== Material for this task ==

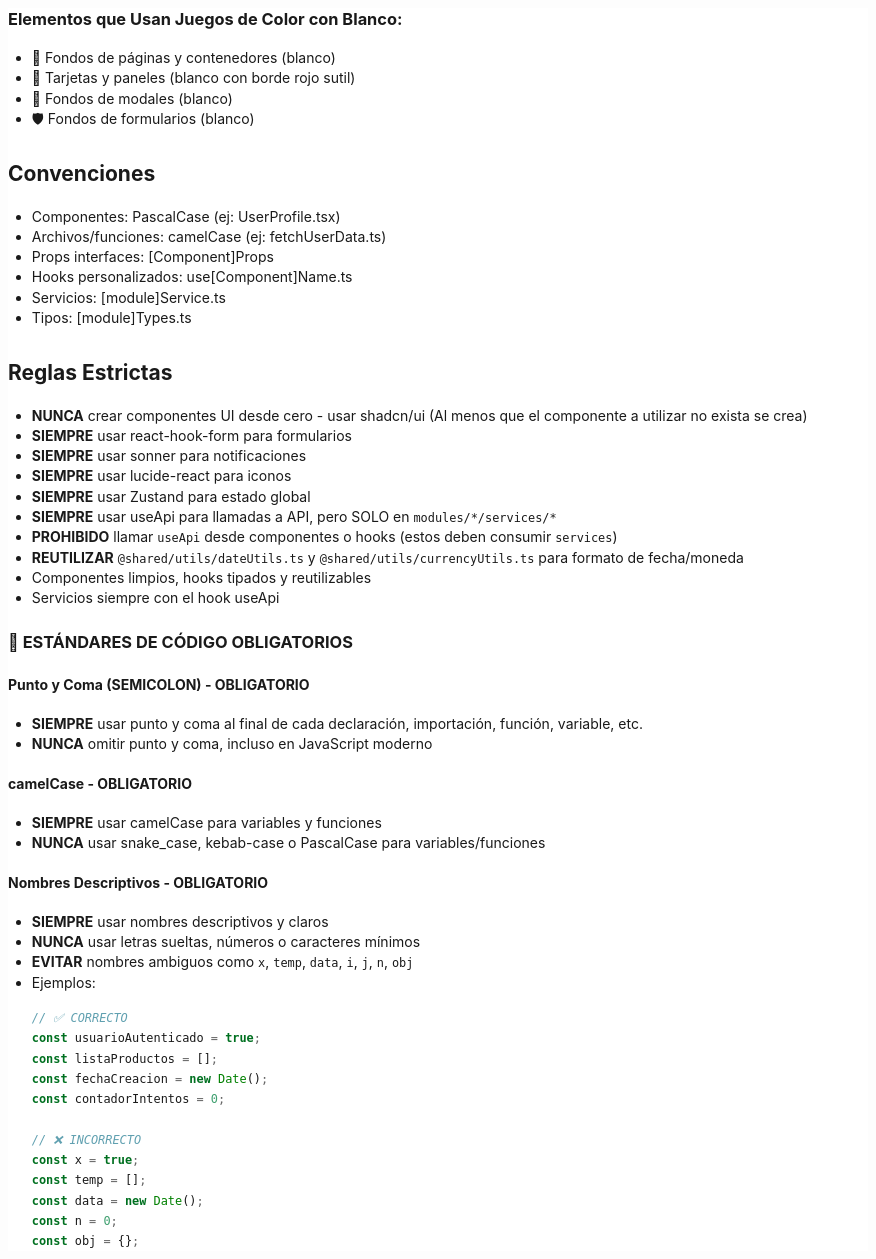 ### Elementos que Usan Juegos de Color con Blanco:
- 📄 Fondos de páginas y contenedores (blanco)
- 🎴 Tarjetas y paneles (blanco con borde rojo sutil)
- 📝 Fondos de modales (blanco)
- 🛡️ Fondos de formularios (blanco)

## Convenciones 
- Componentes: PascalCase (ej: UserProfile.tsx)
- Archivos/funciones: camelCase (ej: fetchUserData.ts)
- Props interfaces: [Component]Props
- Hooks personalizados: use[Component]Name.ts
- Servicios: [module]Service.ts
- Tipos: [module]Types.ts

## Reglas Estrictas
- **NUNCA** crear componentes UI desde cero - usar shadcn/ui (Al menos que el componente a utilizar no exista se crea)
- **SIEMPRE** usar react-hook-form para formularios
- **SIEMPRE** usar sonner para notificaciones
- **SIEMPRE** usar lucide-react para iconos
- **SIEMPRE** usar Zustand para estado global
- **SIEMPRE** usar useApi para llamadas a API, pero SOLO en `modules/*/services/*`
- **PROHIBIDO** llamar `useApi` desde componentes o hooks (estos deben consumir `services`)
- **REUTILIZAR** `@shared/utils/dateUtils.ts` y `@shared/utils/currencyUtils.ts` para formato de fecha/moneda
- Componentes limpios, hooks tipados y reutilizables
- Servicios siempre con el hook useApi

### 🎯 **ESTÁNDARES DE CÓDIGO OBLIGATORIOS**

#### **Punto y Coma (SEMICOLON) - OBLIGATORIO**
- **SIEMPRE** usar punto y coma al final de cada declaración, importación, función, variable, etc.
- **NUNCA** omitir punto y coma, incluso en JavaScript moderno

#### **camelCase - OBLIGATORIO**
- **SIEMPRE** usar camelCase para variables y funciones
- **NUNCA** usar snake_case, kebab-case o PascalCase para variables/funciones

#### **Nombres Descriptivos - OBLIGATORIO**
- **SIEMPRE** usar nombres descriptivos y claros
- **NUNCA** usar letras sueltas, números o caracteres mínimos
- **EVITAR** nombres ambiguos como `x`, `temp`, `data`, `i`, `j`, `n`, `obj`
- Ejemplos:
  ```typescript
  // ✅ CORRECTO
  const usuarioAutenticado = true;
  const listaProductos = [];
  const fechaCreacion = new Date();
  const contadorIntentos = 0;

  // ❌ INCORRECTO
  const x = true;
  const temp = [];
  const data = new Date();
  const n = 0;
  const obj = {};
  ```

===

**Work instructions**
What lines in the data above contain the word "camelCase"? Copy them all.

**Solution for this problem**
- Archivos/funciones: camelCase (ej: fetchUserData.ts)
#### **camelCase - OBLIGATORIO**
- **SIEMPRE** usar camelCase para variables y funciones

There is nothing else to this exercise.